§ **Task instructions**: The lines to repeat run from the one containing "thumb mcp: (177, 148)" through the last line of the records below; repeat them exactly and give nothing more.

§ **The data**:
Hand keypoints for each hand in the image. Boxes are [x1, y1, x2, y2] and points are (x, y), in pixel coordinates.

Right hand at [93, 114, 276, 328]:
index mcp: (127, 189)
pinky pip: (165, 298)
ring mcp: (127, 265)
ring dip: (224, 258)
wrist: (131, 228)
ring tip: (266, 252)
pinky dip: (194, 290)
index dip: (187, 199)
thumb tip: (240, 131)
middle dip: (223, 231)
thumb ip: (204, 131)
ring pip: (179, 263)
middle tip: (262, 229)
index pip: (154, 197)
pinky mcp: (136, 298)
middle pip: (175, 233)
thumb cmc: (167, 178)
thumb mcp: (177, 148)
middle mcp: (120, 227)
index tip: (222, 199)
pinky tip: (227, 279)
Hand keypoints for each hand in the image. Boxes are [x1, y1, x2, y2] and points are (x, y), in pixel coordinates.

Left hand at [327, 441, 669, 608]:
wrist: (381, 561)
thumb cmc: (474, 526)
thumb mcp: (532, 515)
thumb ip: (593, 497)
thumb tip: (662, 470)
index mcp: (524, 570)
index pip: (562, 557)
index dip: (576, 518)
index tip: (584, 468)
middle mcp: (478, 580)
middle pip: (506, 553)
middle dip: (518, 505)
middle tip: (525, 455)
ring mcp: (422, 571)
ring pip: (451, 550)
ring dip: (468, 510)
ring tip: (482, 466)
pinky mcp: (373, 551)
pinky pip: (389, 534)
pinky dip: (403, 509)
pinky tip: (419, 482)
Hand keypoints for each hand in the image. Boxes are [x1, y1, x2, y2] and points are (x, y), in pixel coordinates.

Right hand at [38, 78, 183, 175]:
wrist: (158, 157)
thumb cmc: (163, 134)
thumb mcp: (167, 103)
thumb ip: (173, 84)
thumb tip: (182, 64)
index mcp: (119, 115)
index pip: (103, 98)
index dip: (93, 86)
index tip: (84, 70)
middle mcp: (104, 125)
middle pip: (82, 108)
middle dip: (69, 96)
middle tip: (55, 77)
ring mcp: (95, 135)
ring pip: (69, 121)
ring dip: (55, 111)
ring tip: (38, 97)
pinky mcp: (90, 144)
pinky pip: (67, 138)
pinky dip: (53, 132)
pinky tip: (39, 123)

§ **Answer**:
thumb mcp: (177, 148)
middle mcp: (120, 227)
index tip: (222, 199)
pinky tip: (227, 279)
Hand keypoints for each hand in the image. Boxes are [x1, y1, x2, y2] and points are (x, y), in pixel coordinates.

Left hand at [327, 441, 669, 608]:
wrist: (381, 561)
thumb cmc: (474, 526)
thumb mcp: (532, 515)
thumb ip: (593, 497)
thumb tip: (662, 470)
index mcp: (524, 570)
index pip: (562, 557)
index dip: (576, 518)
index tip: (584, 468)
middle mcp: (478, 580)
middle pip: (506, 553)
middle dip: (518, 505)
middle tip: (525, 455)
ring mcp: (422, 571)
ring pip: (451, 550)
ring dip: (468, 510)
ring tip: (482, 466)
pinky mcp: (373, 551)
pinky pip: (389, 534)
pinky dip: (403, 509)
pinky tip: (419, 482)
Hand keypoints for each hand in the image. Boxes are [x1, y1, x2, y2] and points are (x, y), in pixel coordinates.

Right hand at [38, 78, 183, 175]:
wrist: (158, 157)
thumb cmc: (163, 134)
thumb mcp: (167, 103)
thumb ip: (173, 84)
thumb tip: (182, 64)
index mcp: (119, 115)
index pip: (103, 98)
index dip: (93, 86)
index tip: (84, 70)
middle mcp: (104, 125)
middle pip: (82, 108)
middle dip: (69, 96)
middle tip: (55, 77)
ring mcp: (95, 135)
ring pip: (69, 121)
ring dip: (55, 111)
ring tip: (38, 97)
pinky mcp: (90, 144)
pinky pip: (67, 138)
pinky dip: (53, 132)
pinky tip: (39, 123)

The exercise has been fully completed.